Passage:
* * *

Many causes lead to battery failure and understanding the degradation process is essential in minimizing them and intervening as long as possible [12]. Overstress and wear-out are typical causes of failures. The failure by overstress includes temperature thresholds, deep discharge or overdischarge, and partial or incomplete charging [13,14]. Wear-out consists of the degradation over usage related to: Depth of Discharge (DoD) and floatifetime, which are strictly tied to each specific application of the Battery Energy Storage System (BESS).

Research on management of overstress, which consists of limiting the battery usage to protect its integrity, has been widely explored. Because the battery states the maximum conditions of the usage, a good BESS charger needs to ensure that those values are not exceeded during the cycling processes. In most cases, battery bank chargers ensure that the worst-case stresses remains below the values that were established by the manufacturer. It is worth mentioning that one of the major design challenges of BESS charger is to guarantee this condition for each of the units. Thus, a proper coordinated control for enhancing the BESS operation efficiency is required.

* * *

Objectives:
**A.** According to the battery failure text, what are the two typical causes of failure?
**B.** Copy part of the battery failure text word for word, beginning at the words "Many causes lead" and stopping after "Storage System (BESS).".
**C.** Write what comes next in the battery failure text, picking up after its last sentence.
None of the material is needed for this work.

Data excerpt:
* * *

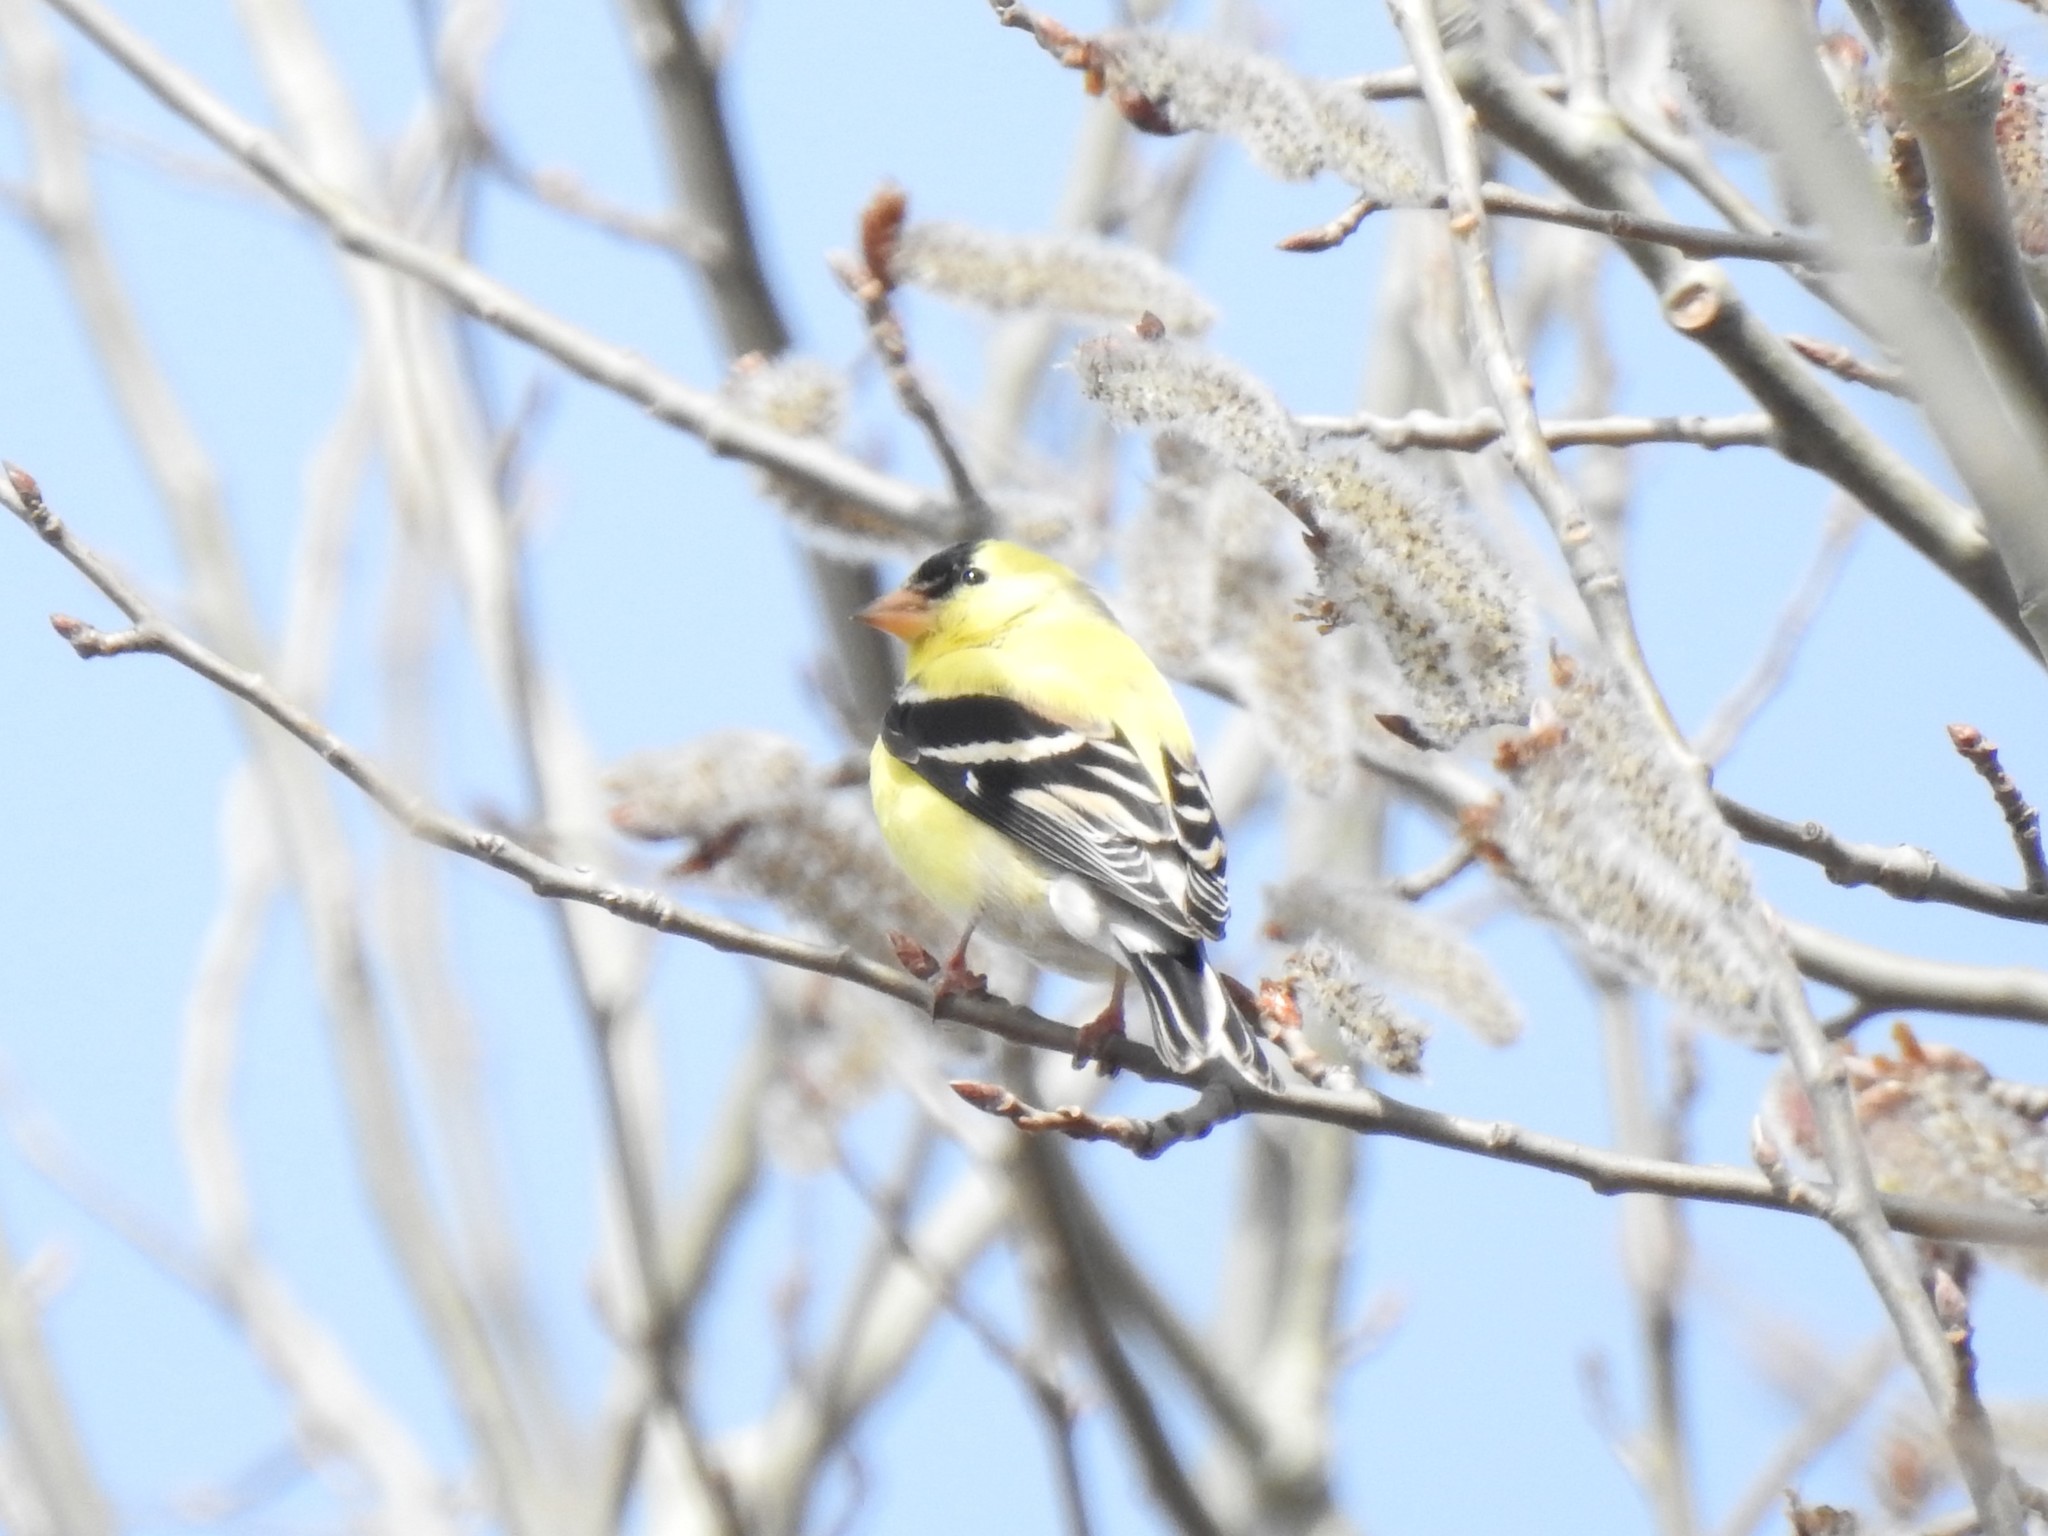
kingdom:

* * *

Written responses:
**A.** Overstress and wear-out.

**B.**
Many causes lead to battery failure and understanding the degradation process is essential in minimizing them and intervening as long as possible [12]. Overstress and wear-out are typical causes of failures. The failure by overstress includes temperature thresholds, deep discharge or overdischarge, and partial or incomplete charging [13,14]. Wear-out consists of the degradation over usage related to: Depth of Discharge (DoD) and floatifetime, which are strictly tied to each specific application of the Battery Energy Storage System (BESS).

**C.**
Liang et al. implemented a coordinated charge control in [15] that can be employed by large UPS systems. The main principle is to even the power of each rack according to its rated capacity. The main issue is that its implementation relies on the prior comprehension of the BESS characteristics as well as the battery conditions, such as degradation state, state of charge, age, the temperature of operation, etc. Furthermore, both of the assumptions are harder to be achieved as the battery bank ages. Morello et al. showed, in [16], an implementation of BMS system for controlling a BESS 48V. Despite this contribution, Morello does not address the issue of previously understanding the system characteristics and the BMS is not active and it requires a charger to be controlled. In [17], Chen et al. presented a charge protocol using an accurate estimate of the charging time of a battery and the statistical properties of the charge/discharge patterns, yields an optimal trade-off between aging and quality of service. Other works, such as [18], show systems that are capable of reconfiguring itself to respond to application demands. These systems are the state-of-the-art of the field; however, they still strongly rely on previous understanding of battery stressors, and they focus on charge balance, thus not actively controlling the battery lifetime.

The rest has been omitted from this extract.